Need a Day Job? Try Becoming a Pilates Teacher

Becoming a Pilates TeacherIf you’re considering becoming a Pilates Teacher consider the following information. According to Study.com:

“Most pilates instructors are employed on an hourly, part-time basis. According to PayScale.com in 2014, the median hourly salary for pilates instructors was $28. Most pilates instructors wound up earning from $31,543 to $100,534 annually at that time, including bonuses and profit sharing.”

When I started teaching Pilates it was my day job.  I was a dancer, co-directed a dance company, and Pilates was the way that I paid the bills.  The reason that it all worked, was because of the information above.  My Pilates Certification allowed me to make much more than minimum wage per hour so that I could work less and spend extra time on my art.  We have a teacher at The Pilates Studio who is a painter.  She is able to make a good living while leaving plenty of time to work on her art.

Here is another piece to consider.  As artists we see the world in a different way.  Our bodies and our souls are trained in movement along with the subtleties and nuance of observation.  These skills are honed as we learn to make work that comments on the world around us.  We learn to make the whole world more beautiful, to create changes with our voices, and to improve our movement and skills.  Well, let me tell you all of these skills will also help when teaching movement to others who may never have been exposed.

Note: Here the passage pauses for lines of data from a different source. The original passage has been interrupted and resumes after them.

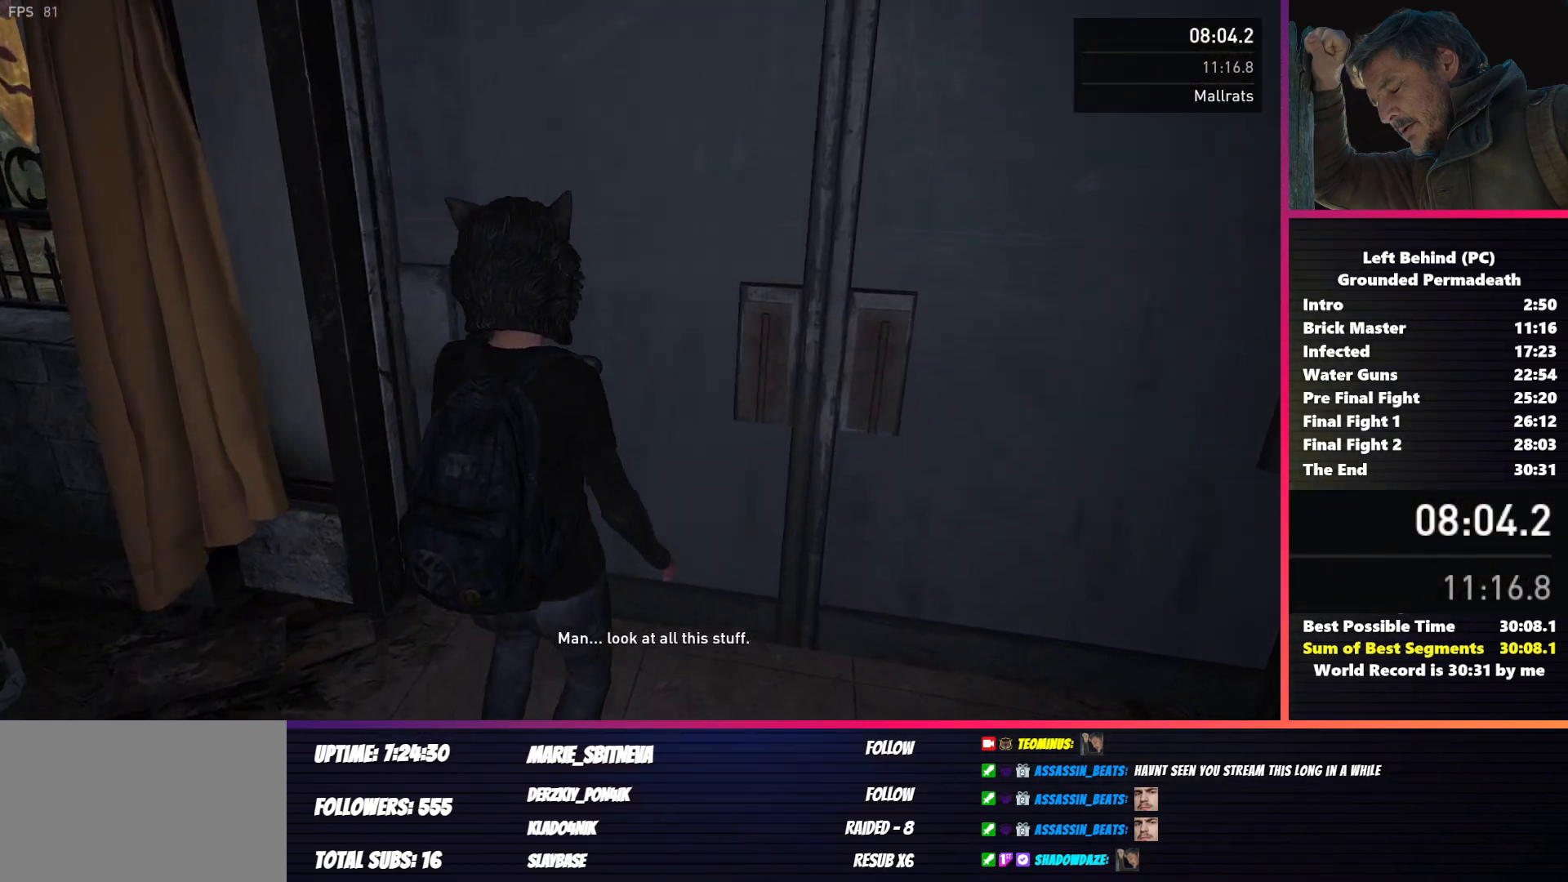
{"keys": [], "mouse": [], "events": [[17, "f", "up"], [50, "w", "up"]]}
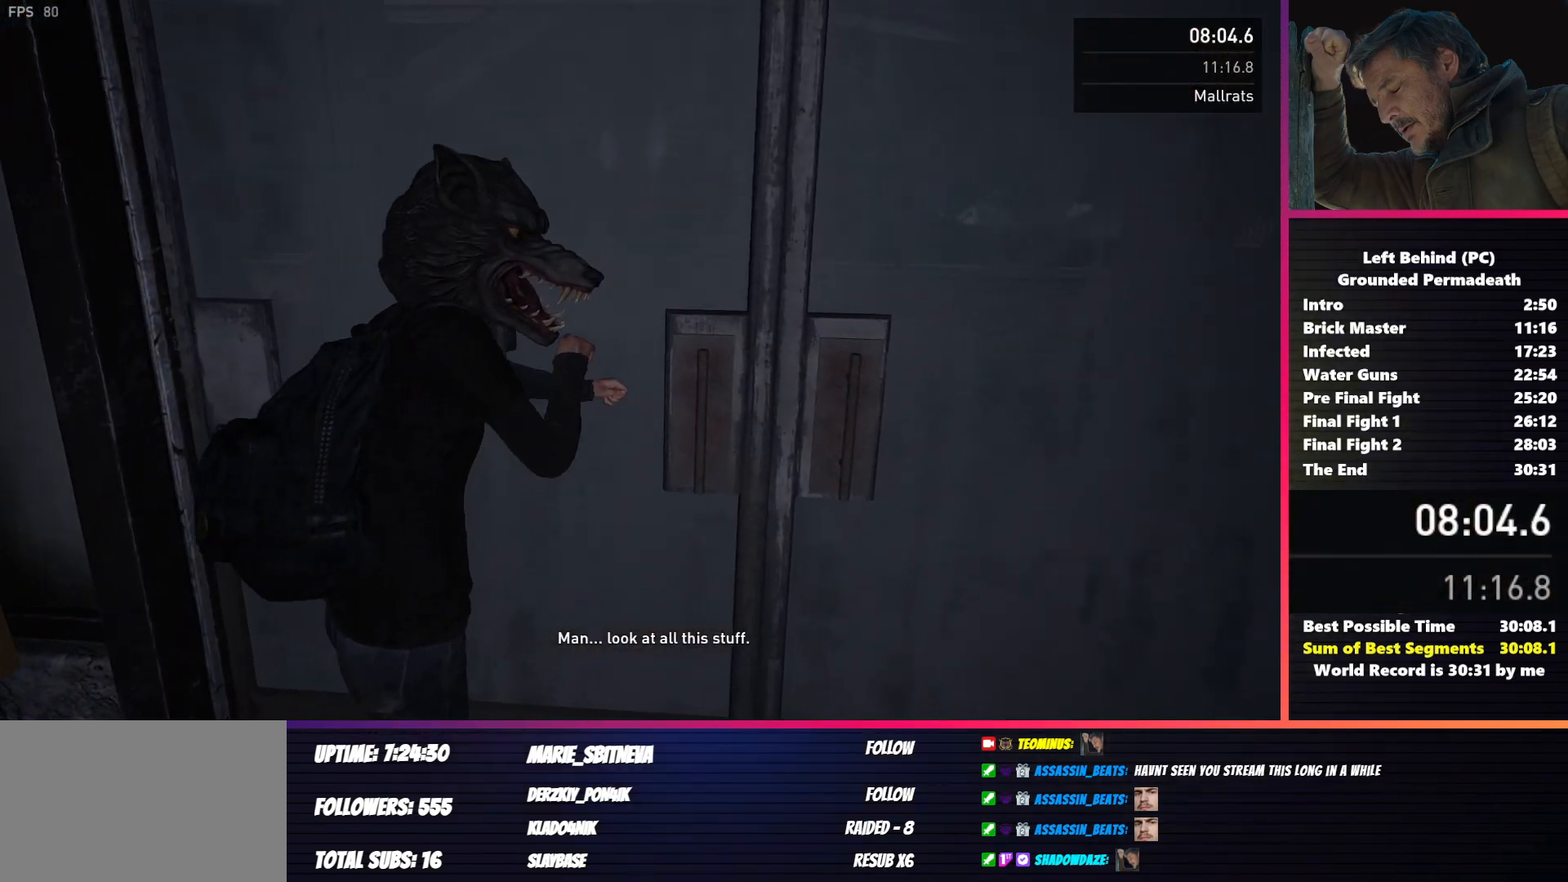
{"keys": [], "mouse": [], "events": []}
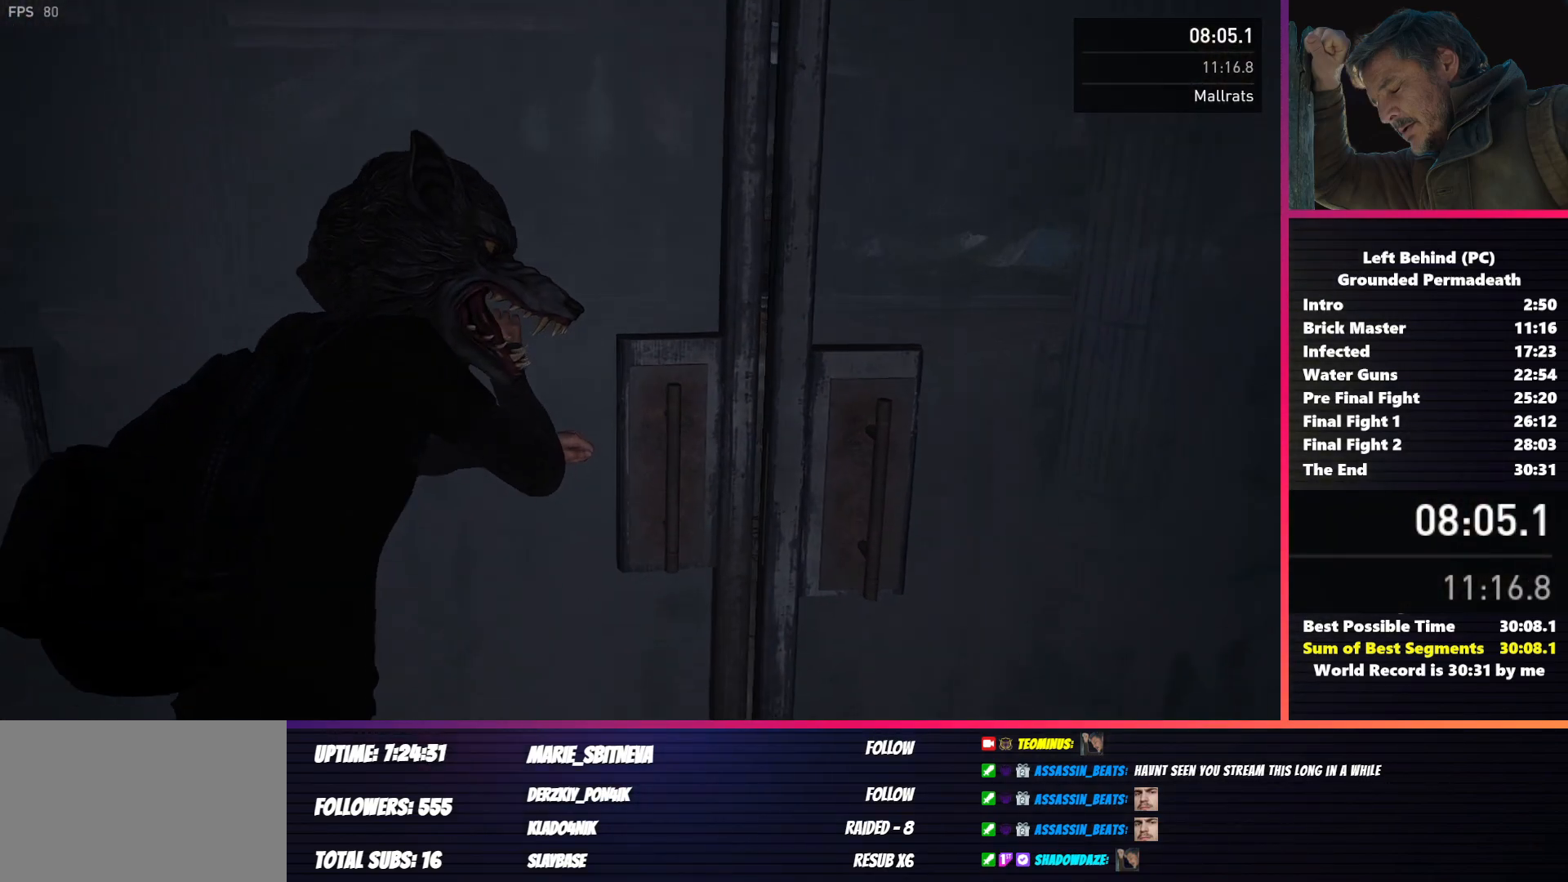
{"keys": [], "mouse": [], "events": []}
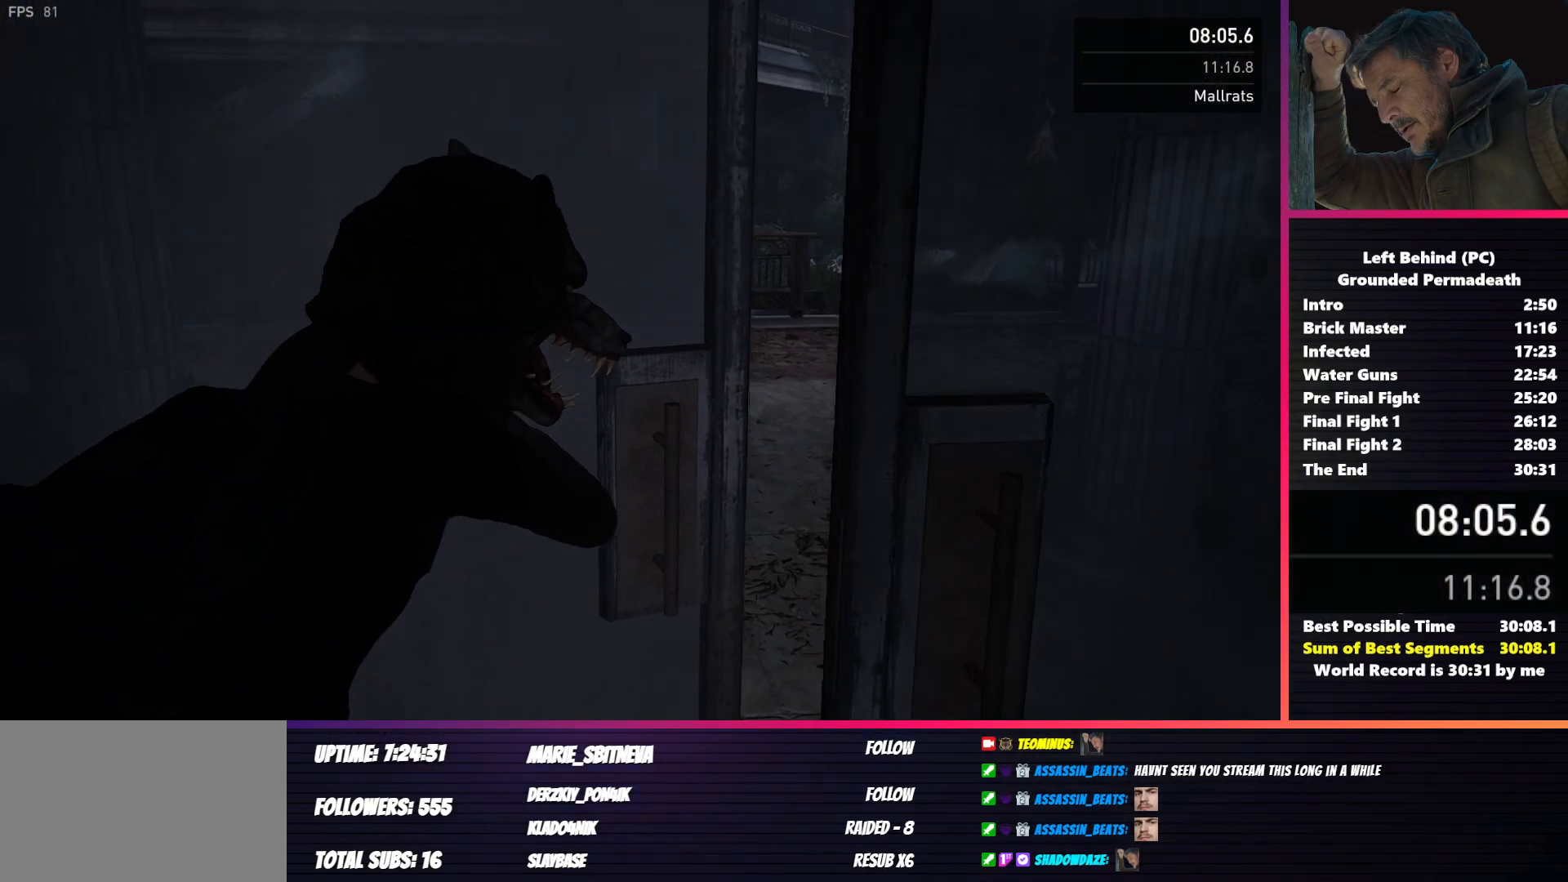
{"keys": [], "mouse": [], "events": []}
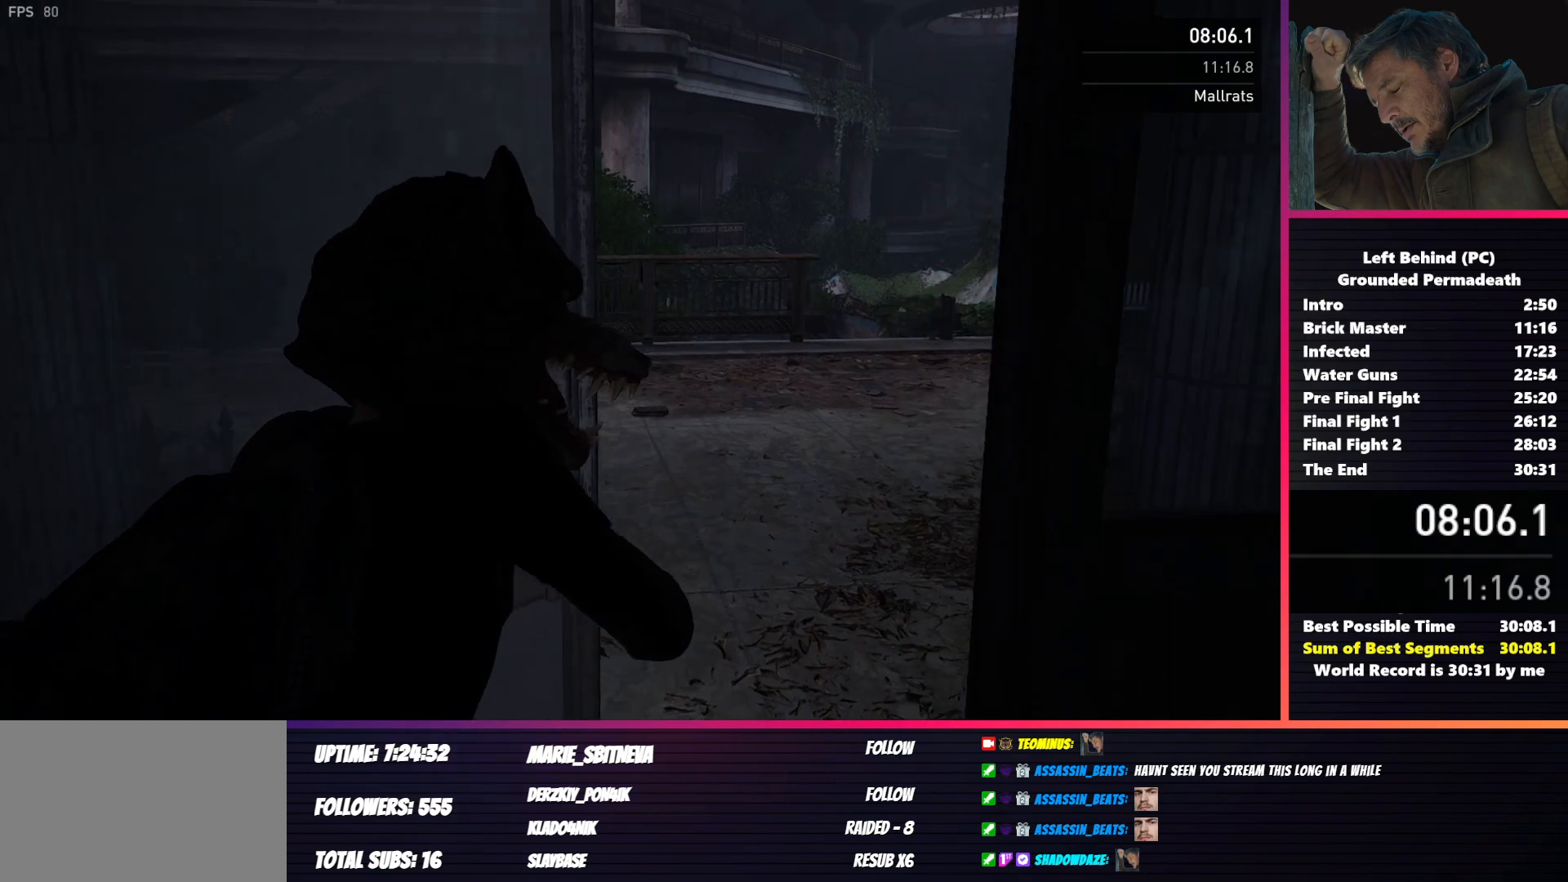
{"keys": ["shift", "w"], "mouse": [], "events": [[267, "shift", "down"], [283, "w", "down"]]}
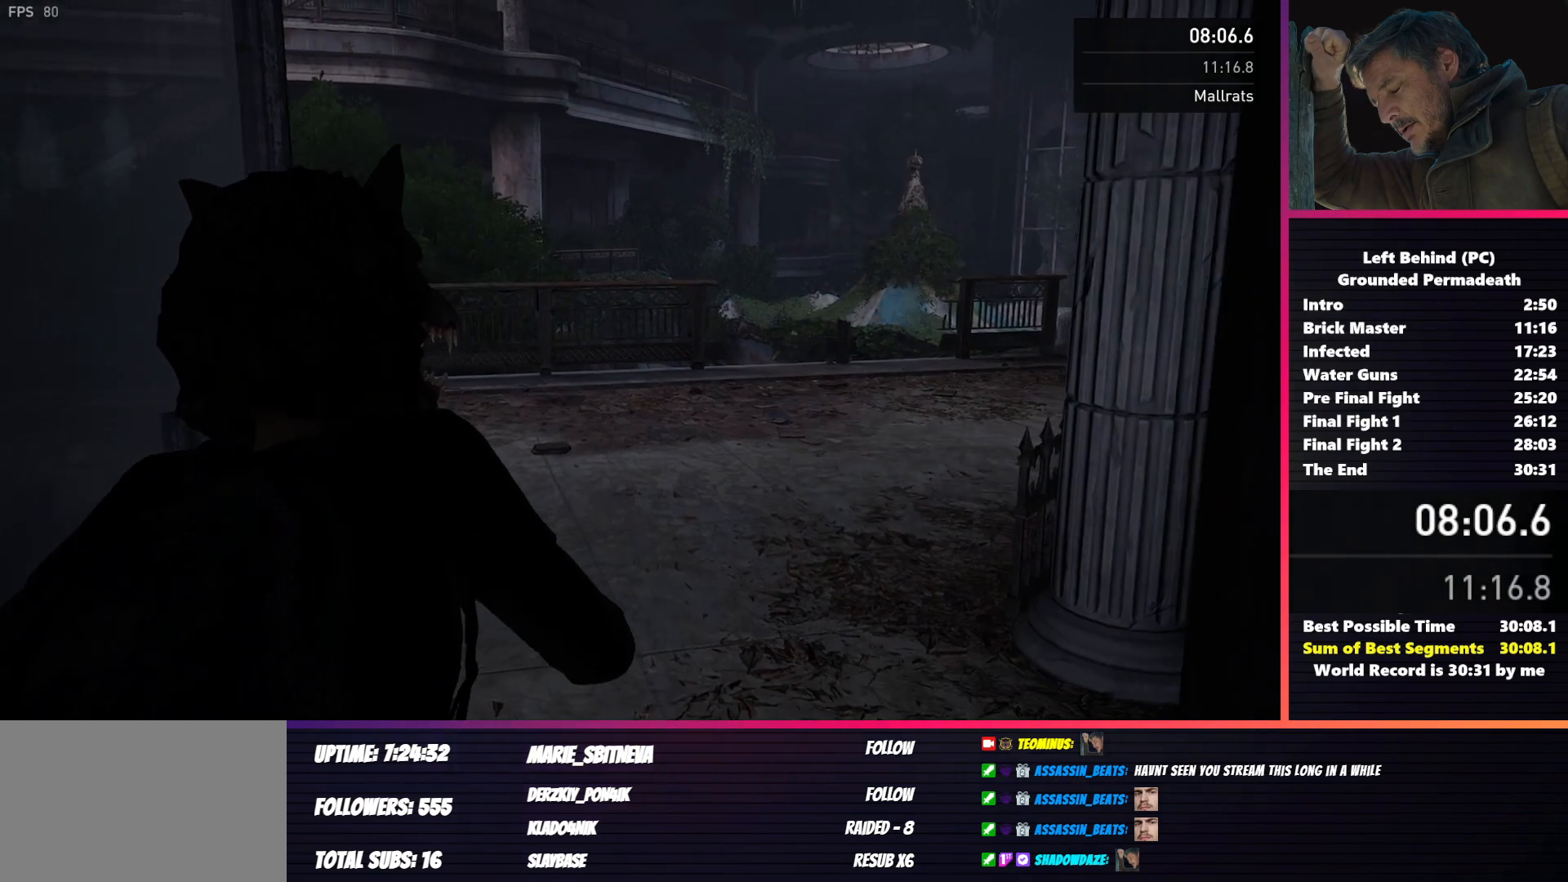
{"keys": ["shift", "w"], "mouse": [], "events": []}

When I was becoming a pilates teacher, I was teaching the bridge to a woman who spent her life writing novels and short stories.  Along with that life came some low back and neck pain, which was preventing her from giving her own art to the world.  We did the bridge.  Quite honestly at that moment, the bridge was an exercise that I had been doing for so many years that I forgot how profound it can be when changing movement.  While I was teaching I was leading this woman through the exercise, I used my hands and imagery to help her movement change, I was present with her as she moved.  Then she sat up and there were tears in her eyes…I was a new teacher, I was a little caught off guard and maybe even a little arrogant because I was lucky enough to move all the time so I had forgotten the power of movement.  In my mind I said to myself, “Woh we just did the bridge.”  But for this women we had moved parts of her body in ways that it hadn’t moved for years.  I had used the skills of my art (though I didn’t know it yet) to create change in this woman, I had helped her dance.  It took me many years of humbling experiences to understand the profundity of it all.  But as a pilates instructor I am able to use my skills as an artist to bring movement arts to anybody I teach…What could be better?  I had a day job that was honing my skills as an artist not distracting me from it.

Do you need a day job?  Why not try becoming a Pilates Teacher?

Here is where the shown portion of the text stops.